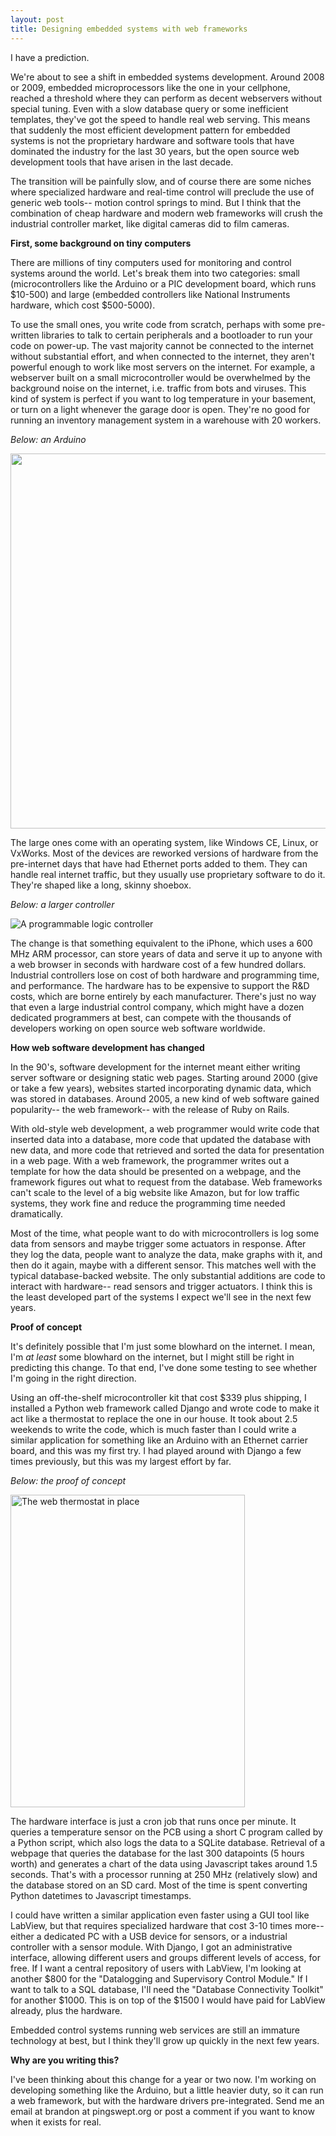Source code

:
 ```yaml
---
layout: post
title: Designing embedded systems with web frameworks
---
```


I have a prediction.

We're about to see a shift in embedded systems development. Around 2008 or 2009, embedded microprocessors like the one in your cellphone, reached a threshold where they can perform as decent webservers without special tuning. Even with a slow database query or some inefficient templates, they've got the speed to handle real web serving. This means that suddenly the most efficient development pattern for embedded systems is not the proprietary hardware and software tools that have dominated the industry for the last 30 years, but the open source web development tools that have arisen in the last decade. 

The transition will be painfully slow, and of course there are some niches where specialized hardware and real-time control will preclude the use of generic web tools-- motion control springs to mind. But I think that the combination of cheap hardware and modern web frameworks will crush the industrial controller market, like digital cameras did to film cameras.

**First, some background on tiny computers**

There are millions of tiny computers used for monitoring and control systems around the world. Let's break them into two categories: small (microcontrollers like the Arduino or a PIC development board, which runs $10-500) and large (embedded controllers like National Instruments hardware, which cost $500-5000).

To use the small ones, you write code from scratch, perhaps with some pre-written libraries to talk to certain peripherals and a bootloader to run your code on power-up. The vast majority cannot be connected to the internet without substantial effort, and when connected to the internet, they aren't powerful enough to work like most servers on the internet. For example, a webserver built on a small microcontroller would be overwhelmed by the background noise on the internet, i.e. traffic from bots and viruses. This kind of system is perfect if you want to log temperature in your basement, or turn on a light whenever the garage door is open. They're no good for running an inventory management system in a warehouse with 20 workers.

*Below: an Arduino*

<img src="http://upload.wikimedia.org/wikipedia/en/thumb/0/05/Arduino_Duemilanove_2009b.jpg/800px-Arduino_Duemilanove_2009b.jpg" width="600" />

The large ones come with an operating system, like Windows CE, Linux, or VxWorks. Most of the devices are reworked versions of hardware from the pre-internet days that have had Ethernet ports added to them. They can handle real internet traffic, but they usually use proprietary software to do it. They're shaped like a long, skinny shoebox.

*Below: a larger controller*

![A programmable logic controller](http://upload.wikimedia.org/wikipedia/commons/4/42/PLC_Control_Panel.png)

The change is that something equivalent to the iPhone, which uses a 600 MHz ARM processor, can store years of data and serve it up to anyone with a web browser in seconds with hardware cost of a few hundred dollars. Industrial controllers lose on cost of both hardware and programming time, and performance. The hardware has to be expensive to support the R&D costs, which are borne entirely by each manufacturer. There's just no way that even a large industrial control company, which might have a dozen dedicated programmers at best, can compete with the thousands of developers working on open source web software worldwide.

**How web software development has changed**

In the 90's, software development for the internet meant either writing server software or designing static web pages. Starting around 2000 (give or take a few years), websites started incorporating dynamic data, which was stored in databases. Around 2005, a new kind of web software gained popularity-- the web framework-- with the release of Ruby on Rails.

With old-style web development, a web programmer would write code that inserted data into a database, more code that updated the database with new data, and more code that retrieved and sorted the data for presentation in a web page. With a web framework, the programmer writes out a template for how the data should be presented on a webpage, and the framework figures out what to request from the database. Web frameworks can't scale to the level of a big website like Amazon, but for low traffic systems, they work fine and reduce the programming time needed dramatically.

Most of the time, what people want to do with microcontrollers is log some data from sensors and maybe trigger some actuators in response. After they log the data, people want to analyze the data, make graphs with it, and then do it again, maybe with a different sensor. This matches well with the typical database-backed website. The only substantial additions are code to interact with hardware-- read sensors and trigger actuators. I think this is the least developed part of the systems I expect we'll see in the next few years.

**Proof of concept**

It's definitely possible that I'm just some blowhard on the internet. I mean, I'm *at least* some blowhard on the internet, but I might still be right in predicting this change. To that end, I've done some testing to see whether I'm going in the right direction.

Using an off-the-shelf microcontroller kit that cost $339 plus shipping, I installed a Python web framework called Django and wrote code to make it act like a thermostat to replace the one in our house. It took about 2.5 weekends to write the code, which is much faster than I could write a similar application for something like an Arduino with an Ethernet carrier board, and this was my first try. I had played around with Django a few times previously, but this was my largest effort by far.

*Below: the proof of concept*

<a href="http://www.flickr.com/photos/pingswept/4361956125/"><img src="http://farm5.static.flickr.com/4014/4361956125_b8c6d6bb58.jpg" width="375" height="500" alt="The web thermostat in place" /></a>

The hardware interface is just a cron job that runs once per minute. It queries a temperature sensor on the PCB using a short C program called by a Python script, which also logs the data to a SQLite database. Retrieval of a webpage that queries the database for the last 300 datapoints (5 hours worth) and generates a chart of the data using Javascript takes around 1.5 seconds. That's with a processor running at 250 MHz (relatively slow) and the database stored on an SD card. Most of the time is spent converting Python datetimes to Javascript timestamps.

I could have written a similar application even faster using a GUI tool like LabView, but that requires specialized hardware that cost 3-10 times more-- either a dedicated PC with a USB device for sensors, or a industrial controller with a sensor module. With Django, I got an administrative interface, allowing different users and groups different levels of access, for free. If I want a central repository of users with LabView, I'm looking at another $800 for the "Datalogging and Supervisory Control Module." If I want to talk to a SQL database, I'll need the "Database Connectivity Toolkit" for another $1000. This is on top of the $1500 I would have paid for LabView already, plus the hardware.

Embedded control systems running web services are still an immature technology at best, but I think they'll grow up quickly in the next few years.

**Why are you writing this?**

I've been thinking about this change for a year or two now. I'm working on developing something like the Arduino, but a little heavier duty, so it can run a web framework, but with the hardware drivers pre-integrated. Send me an email at brandon at pingswept.org or post a comment if you want to know when it exists for real.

★ ★ ★

== Assignment ==
The count of lines in the records above holding the word "more" should be reported as a number, with nothing added.

== Answer ==
2